→ Exercise requirements
- a) In the project description on the human brain's inhibitory system, which protein complex does the project plan to study at inhibitory synapses?
- b) Extend the project description on the human brain's inhibitory system with a few more sentences that follow on from its last sentence.
====== Source passage
CBR PIs: Dr Maurice A Curtis and Dr Henry J Waldvogel

The inhibitory system in the human brain plays a critical role during development and continues to impact on normal brain function as well as being a major drug target for known neuroactive pharmaceuticals and in novel drug design. How the inhibitory system works in the normal brain, and how it is altered in brain diseases, is well studied but poorly understood. In this project we will study the localisation, mechanism of action and function of the postsynaptic protein complex at inhibitory synapses in normal and diseased conditions. We also propose to study the role of the inhibitory system in structural plasticity and neurogenesis in the human brain cells and tissue.
============
====== Extracted information
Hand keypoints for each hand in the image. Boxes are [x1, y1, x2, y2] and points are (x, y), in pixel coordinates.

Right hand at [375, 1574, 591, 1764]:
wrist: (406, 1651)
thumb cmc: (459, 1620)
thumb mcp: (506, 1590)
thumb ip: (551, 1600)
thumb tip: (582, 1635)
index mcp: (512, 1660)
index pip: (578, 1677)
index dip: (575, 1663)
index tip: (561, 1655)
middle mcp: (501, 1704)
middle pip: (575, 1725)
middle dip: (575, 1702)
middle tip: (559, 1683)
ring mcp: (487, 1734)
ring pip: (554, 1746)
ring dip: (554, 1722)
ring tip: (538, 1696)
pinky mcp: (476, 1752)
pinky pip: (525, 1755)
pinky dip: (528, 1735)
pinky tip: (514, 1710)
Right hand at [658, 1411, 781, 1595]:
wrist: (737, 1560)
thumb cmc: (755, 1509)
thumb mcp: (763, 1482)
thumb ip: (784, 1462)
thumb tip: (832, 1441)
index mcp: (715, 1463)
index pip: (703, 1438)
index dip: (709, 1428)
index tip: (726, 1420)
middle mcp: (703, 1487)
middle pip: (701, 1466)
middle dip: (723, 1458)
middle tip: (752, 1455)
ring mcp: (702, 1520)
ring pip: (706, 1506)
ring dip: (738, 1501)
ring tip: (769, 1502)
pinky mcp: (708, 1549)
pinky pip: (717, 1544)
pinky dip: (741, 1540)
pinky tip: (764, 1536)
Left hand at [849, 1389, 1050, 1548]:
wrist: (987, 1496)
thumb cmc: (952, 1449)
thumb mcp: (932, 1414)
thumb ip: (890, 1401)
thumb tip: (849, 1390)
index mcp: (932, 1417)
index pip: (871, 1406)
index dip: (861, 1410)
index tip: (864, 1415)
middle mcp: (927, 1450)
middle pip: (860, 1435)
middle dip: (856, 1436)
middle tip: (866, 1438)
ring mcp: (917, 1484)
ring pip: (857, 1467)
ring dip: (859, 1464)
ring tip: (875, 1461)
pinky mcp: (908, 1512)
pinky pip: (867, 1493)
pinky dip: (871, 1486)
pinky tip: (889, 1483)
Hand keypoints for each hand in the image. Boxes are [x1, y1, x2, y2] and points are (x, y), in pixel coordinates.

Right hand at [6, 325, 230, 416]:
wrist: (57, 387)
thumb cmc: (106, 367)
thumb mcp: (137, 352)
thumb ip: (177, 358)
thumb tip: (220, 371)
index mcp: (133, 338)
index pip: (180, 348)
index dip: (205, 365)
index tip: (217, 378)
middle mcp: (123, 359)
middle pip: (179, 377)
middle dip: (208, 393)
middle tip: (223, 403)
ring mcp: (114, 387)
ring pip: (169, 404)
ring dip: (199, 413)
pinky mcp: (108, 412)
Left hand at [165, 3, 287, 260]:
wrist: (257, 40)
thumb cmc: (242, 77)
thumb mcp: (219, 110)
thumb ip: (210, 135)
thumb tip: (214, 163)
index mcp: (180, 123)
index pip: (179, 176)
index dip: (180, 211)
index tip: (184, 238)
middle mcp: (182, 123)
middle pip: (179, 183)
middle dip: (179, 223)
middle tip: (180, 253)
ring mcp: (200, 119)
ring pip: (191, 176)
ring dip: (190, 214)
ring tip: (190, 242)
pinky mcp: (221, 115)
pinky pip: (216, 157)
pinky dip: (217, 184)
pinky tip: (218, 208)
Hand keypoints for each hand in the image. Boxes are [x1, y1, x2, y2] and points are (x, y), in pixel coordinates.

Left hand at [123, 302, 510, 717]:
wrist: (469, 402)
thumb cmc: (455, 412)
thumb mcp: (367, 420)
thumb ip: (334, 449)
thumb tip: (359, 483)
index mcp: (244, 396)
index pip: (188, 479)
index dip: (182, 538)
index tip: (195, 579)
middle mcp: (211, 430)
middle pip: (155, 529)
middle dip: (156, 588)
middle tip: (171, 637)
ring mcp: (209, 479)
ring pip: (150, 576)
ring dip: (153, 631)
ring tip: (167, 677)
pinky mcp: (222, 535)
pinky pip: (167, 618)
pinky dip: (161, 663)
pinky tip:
============
→ Set of answers
- a) The postsynaptic protein complex.

- b)
This research project will use immunohistochemical methods and high resolution imaging techniques to characterize the inhibitory synapses in the adult human brain and to study the complex anatomical localisation. We propose to use cell culture to alter the distribution of glycinergic and GABAergic proteins followed by gene expression profiling of associated genes and their products. In addition we propose to use live receptor labelling techniques to track receptor formation and recycling in human and rodent cell lines know to express high levels of inhibitory synapses and receptors. This research plan is a clear ambitious progression from current studies into the neurobiology of the glycinergic and GABAergic postsynaptic complexes. We are characterising the localisation and plasticity of inhibitory receptor synaptic complexes throughout the entire human brain. To delineate the postsynaptic complexity, we will adopt an interdisciplinary approach to study the distribution and co-localisation of postsynaptic proteins with glycinergic, GABAA and GABAB receptor subunits and scaffolding proteins such as gephyrin as well as other important receptors such as dopaminergic receptors in post-mortem adult human brain and spinal cord.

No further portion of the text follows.